Work to complete » Can you print every one of these lines word for word, leaving out the pictures?

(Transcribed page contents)
◆ ◆ ◆ ◆

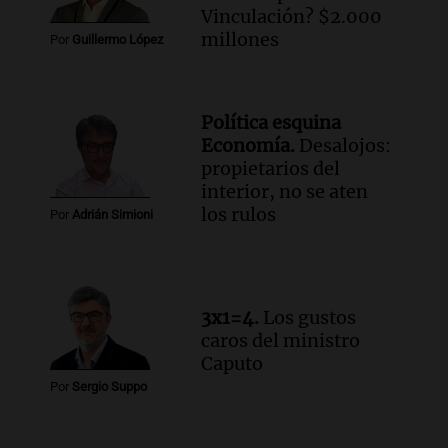
Vinculación? $2.000
millones
Por
Guillermo López
Política esquina
Economía.
Desalojos:
propietarios del
interior, no se aten
los rulos
Por
Adrián Simioni
3x1=4.
Los gustos
caros del ministro
Caputo
Por
Sergio Suppo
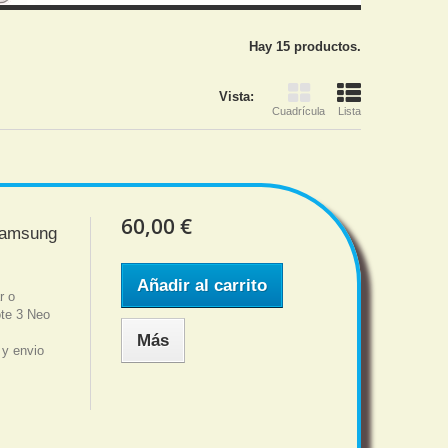
Hay 15 productos.
Vista:
Cuadrícula
Lista
60,00 €
 Samsung
Añadir al carrito
r o
te 3 Neo
Más
 y envio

◆ ◆ ◆ ◆

Your solution »
Vinculación? $2.000
millones
Por
Guillermo López
Política esquina
Economía.
Desalojos:
propietarios del
interior, no se aten
los rulos
Por
Adrián Simioni
3x1=4.
Los gustos
caros del ministro
Caputo
Por
Sergio Suppo
Hay 15 productos.
Vista:
Cuadrícula
Lista
60,00 €
 Samsung
Añadir al carrito
r o
te 3 Neo
Más
 y envio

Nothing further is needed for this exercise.